Above: Wassily Kandinsky, On the Theme of the Deluge 1913-14
If you like colour and bold ideas then this is a great exhibition to view. It’s amazing that each art movement seems to be built out a collection of artists who meet, encourage and feed off each other’s skills. In Munich in the early 1900s, a group of like-minded artists found each other and shared an interest in expressing their personal and spiritual ideas through bold, colourful painting. They called themselves The Blue Rider.






Above: top row: Gabriele Münter, portrait of Olga von Hartmann, Gabriele Munter, Portrait of Marianne von Werefkin, Elisabeth Epstein, self portrait, Bottom row: Marianne Werefkin, The Dancer, a portrait of Alexander Sacharoff (in drag!)
Just looking at these portraits, above, you get an idea of how radical and brave they were in the way they portrayed themselves and recorded each other.
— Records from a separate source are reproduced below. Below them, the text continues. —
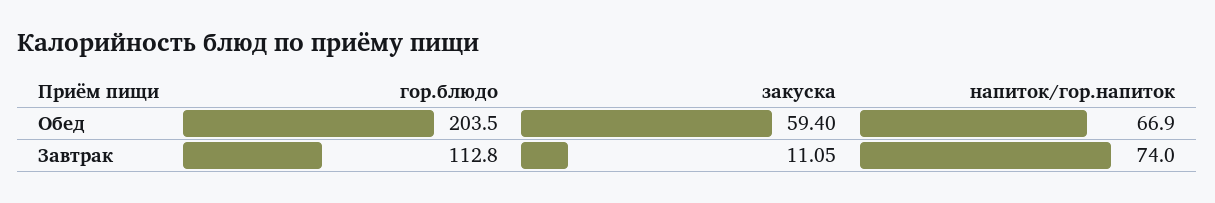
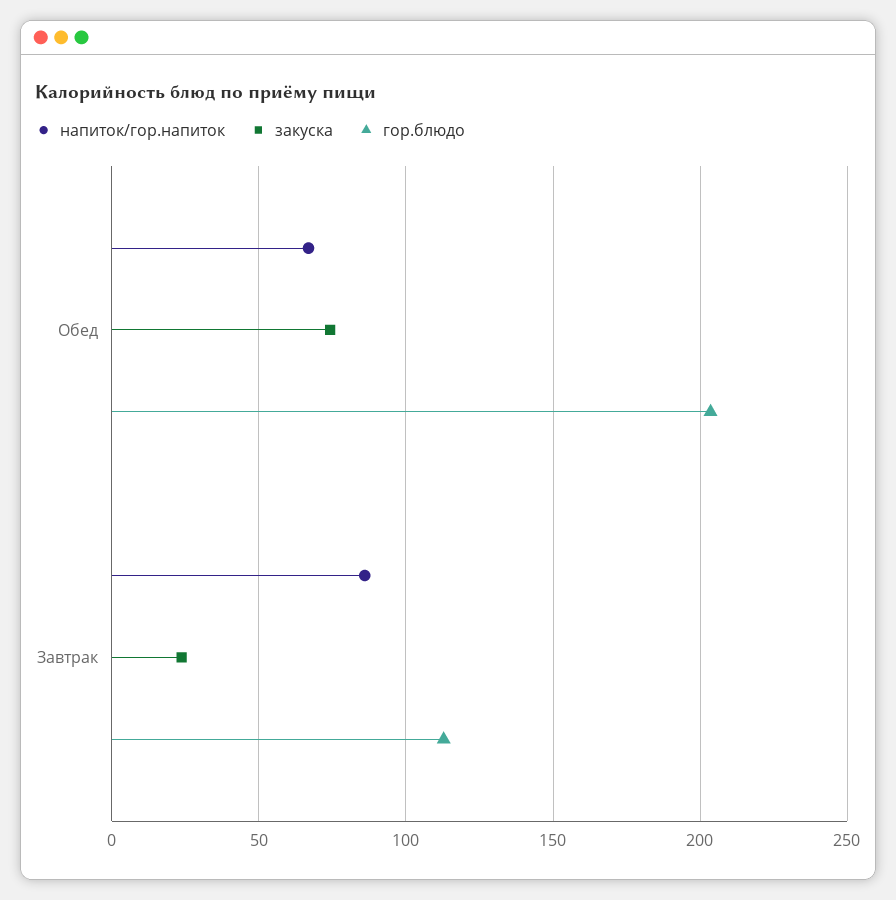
  {
    "гор.блюдо": {
      "Обед": 203.5,
      "Завтрак": 112.8
    },
    "закуска": {
-     "Обед": 59.4,
+     "Обед": 75,
-     "Завтрак": 11.05
+     "Завтрак": 25
    },
    "напиток/гор.напиток": {
      "Обед": 66.9,
-     "Завтрак": 74
+     "Завтрак": 85
    }
  }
You could argue that the advent of photography had removed the need for accurate painted portraiture. What these images do is convey a sense of the person, the real personality and style, rather than bothering with an careful likeness. I love these pictures.

Above: a very fantastical Tiger by Franz Marc, 1912
This group, which formed members of the Blue Rider, were a mixture of married couples and free-thinking single men and women. It’s very satisfying to see that so many of the women in the group are given space for their works upon the walls and also celebrates their contribution to the collective.



Above are three examples of women’s work. Left to right: Maria Frank-Mark, Girl with Toddler 1913, Gabriele Münter, Portrait of Marianne von Werefkin (also one of the female artists in the group) and Marianne von Werefkin’s Self-portrait from 1910

The colours are wonderful. I really liked this interior painting. My Dining Room, by Wassily Kandinsky, 1909. It looks as though it was done at high speed with black drawing with a brush and then flooded with bright colours. The atmosphere of the room is terrific.



Above, the dark painting of The Skaters, is by Marianne Werefkin from 1911. Centre, Promenade by August Macke from 1913 and on the right is another by Marianne Werefking entitled The Storm. She was brilliant at conveying mysterious settings and threatening atmospheres.

And I’m going to give the last slot to Gabriele Münter and this portrait she painted of Marianne Werefkin. We have Münter to thank for the survival of so many of these works. During the Second World War, when so many of the artists were regarded as ‘degenerates’ and were also Jewish, Munter stored many of the paintings in her cellar and kept them safely hidden from Nazi threat until it was safe to reveal them and she donated them to the Städtische Galerie in the Lenbachhaus in Munich.
The exhibition is on until 20th October 2024.